While the Dodgers have seven games remaining until the All-Star break, they hit the actual midway point of the season on Sunday. With a 45-36 record, they remain 3½ games back of the first-place San Diego Padres in the National League West. They are half a game behind the New York Mets, the best among the contenders for the NL wild-card berth.

Kemp acknowledged that he underperformed over the Dodgers’ first 81 games, saying, “It could’ve been better. I think I took a month off from the team.”

He was talking about June, a month that included a 22-game stretch during which he hit .191.

Compared to the first 81 games last year, Kemp is hitting for a lower average (.268, down from .305), has stolen fewer bases (10, down from 19) and has struck out more (91, up from 74).

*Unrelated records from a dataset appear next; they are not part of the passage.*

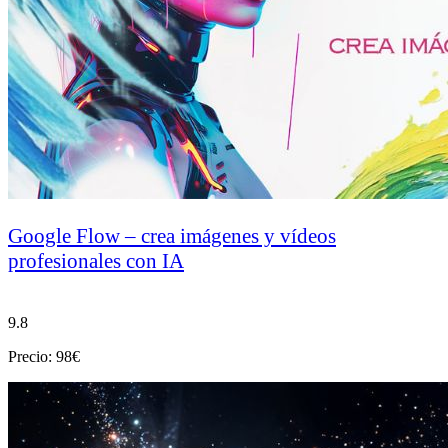
Google Flow – crea imágenes y vídeos
profesionales con IA
9.8
Precio: 98€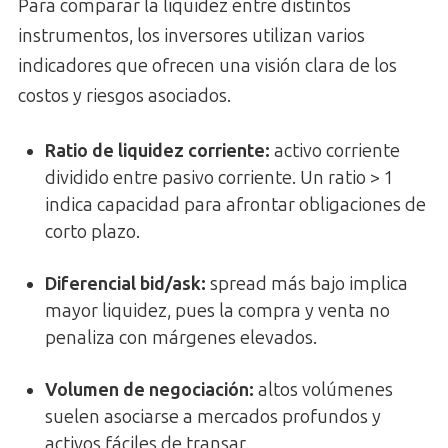
Para comparar la liquidez entre distintos
instrumentos, los inversores utilizan varios
indicadores que ofrecen una visión clara de los
costos y riesgos asociados.
Ratio de liquidez corriente
:
activo corriente
dividido entre pasivo corriente. Un ratio > 1
indica capacidad para afrontar obligaciones de
corto plazo.
Diferencial bid/ask
:
spread más bajo implica
mayor liquidez, pues la compra y venta no
penaliza con márgenes elevados.
Volumen de negociación
:
altos volúmenes
suelen asociarse a mercados profundos y
activos fáciles de transar.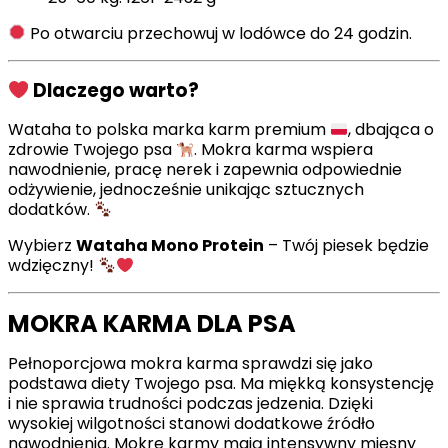
Po otwarciu przechowuj w lodówce do 24 godzin.
Dlaczego warto?
Wataha to polska marka karm premium
, dbająca o
zdrowie Twojego psa
. Mokra karma wspiera
nawodnienie, pracę nerek i zapewnia odpowiednie
odżywienie, jednocześnie unikając sztucznych
dodatków.
Wybierz
Wataha Mono Protein
– Twój piesek będzie
wdzięczny!
MOKRA KARMA DLA PSA
Pełnoporcjowa mokra karma sprawdzi się jako
podstawa diety Twojego psa. Ma miękką konsystencję
i nie sprawia trudności podczas jedzenia. Dzięki
wysokiej wilgotności stanowi dodatkowe źródło
nawodnienia. Mokre karmy mają intensywny mięsny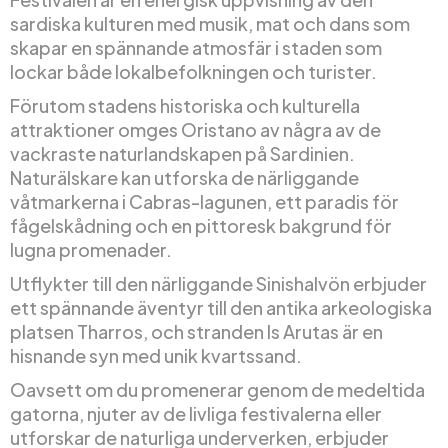
sardiska kulturen med musik, mat och dans som
skapar en spännande atmosfär i staden som
lockar både lokalbefolkningen och turister.
Förutom stadens historiska och kulturella
attraktioner omges Oristano av några av de
vackraste naturlandskapen på Sardinien.
Naturälskare kan utforska de närliggande
våtmarkerna i Cabras-lagunen, ett paradis för
fågelskådning och en pittoresk bakgrund för
lugna promenader.
Utflykter till den närliggande Sinishalvön erbjuder
ett spännande äventyr till den antika arkeologiska
platsen Tharros, och stranden Is Arutas är en
hisnande syn med unik kvartssand.
Oavsett om du promenerar genom de medeltida
gatorna, njuter av de livliga festivalerna eller
utforskar de naturliga underverken, erbjuder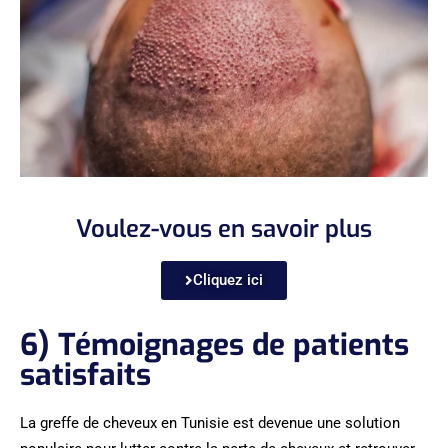
Voulez-vous en savoir plus
Cliquez ici
6) Témoignages de patients
satisfaits
La greffe de cheveux en Tunisie est devenue une solution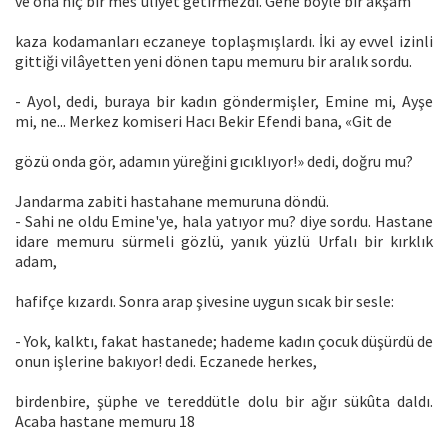
ve ona hiç bir mes'uliyet getirmezdi. Gene böyle bir akşam
kaza kodamanları eczaneye toplaşmışlardı. İki ay evvel izinli
gittiği vilâyetten yeni dönen tapu memuru bir aralık sordu.
- Ayol, dedi, buraya bir kadın göndermişler, Emine mi, Ayşe
mi, ne... Merkez komiseri Hacı Bekir Efendi bana, «Git de
gözü onda gör, adamın yüreğini gıcıklıyor!» dedi, doğru mu?
Jandarma zabiti hastahane memuruna döndü.
- Sahi ne oldu Emine'ye, hala yatıyor mu? diye sordu. Hastane
idare memuru sürmeli gözlü, yanık yüzlü Urfalı bir kırklık
adam,
hafifçe kızardı. Sonra arap şivesine uygun sıcak bir sesle:
- Yok, kalktı, fakat hastanede; hademe kadın çocuk düşürdü de
onun işlerine bakıyor! dedi. Eczanede herkes,
birdenbire, şüphe ve tereddütle dolu bir ağır sükûta daldı.
Acaba hastane memuru 18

But he is up in home runs (15, compared to 10), runs (56, from 43) and runs batted in (47, from 44).

“I’ve got some time to make up for the bad month,” Kemp said.

An especially hopeful sign for Kemp, and Torre, was that the home run he hit off of Aaron Heilman on Sunday was to the opposite field.

“His ability to hit the ball away is such an advantage,” Torre said.

“That’s where my strength is,” Kemp said. “Using my hands, man. That’s what I need to do to be successful. Not pull off the ball.”

Since reinstating him to the lineup, Torre said he has noticed a change in Kemp’s approach — though, of course, he wouldn’t link the two developments.

“I just think he’s more patient at the plate,” Torre said. “It looks like he’s making an effort to take a pitch.”

Torre also was pleased with the Dodgers’ pitching, which appears to have stabilized in the last week.

Chad Billingsley, Hong-Chih Kuo and Jonathan Broxton combined to strike out 16 batters, more than Dodgers pitchers had struck out in any game this season. For the Diamondbacks, the 16 strikeouts matched their season high. Kuo (3-1) pitched scoreless seventh and eighth innings, recording all six of his outs by strikeout, and got the win.

Billingsley started the fourth inning by giving up a double to Adam LaRoche and a run-scoring triple to Mark Reynolds. With Reynolds on third, Billingsley struck out Gerardo Parra, Dan Haren and Kelly Johnson in succession to keep the Dodgers’ deficit at 1-0.

“That was huge to hold them to a run,” he said.

Particularly because Haren, Arizona’s ace, was pitching. The Dodgers finally got to him in the sixth inning, when Rafael Furcal doubled to left and scored on a single by Andre Ethier.

Haren held the Dodgers to one run and six hits over seven innings. He walked two.

Broxton struck out two in a perfect ninth inning to earn his 17th save.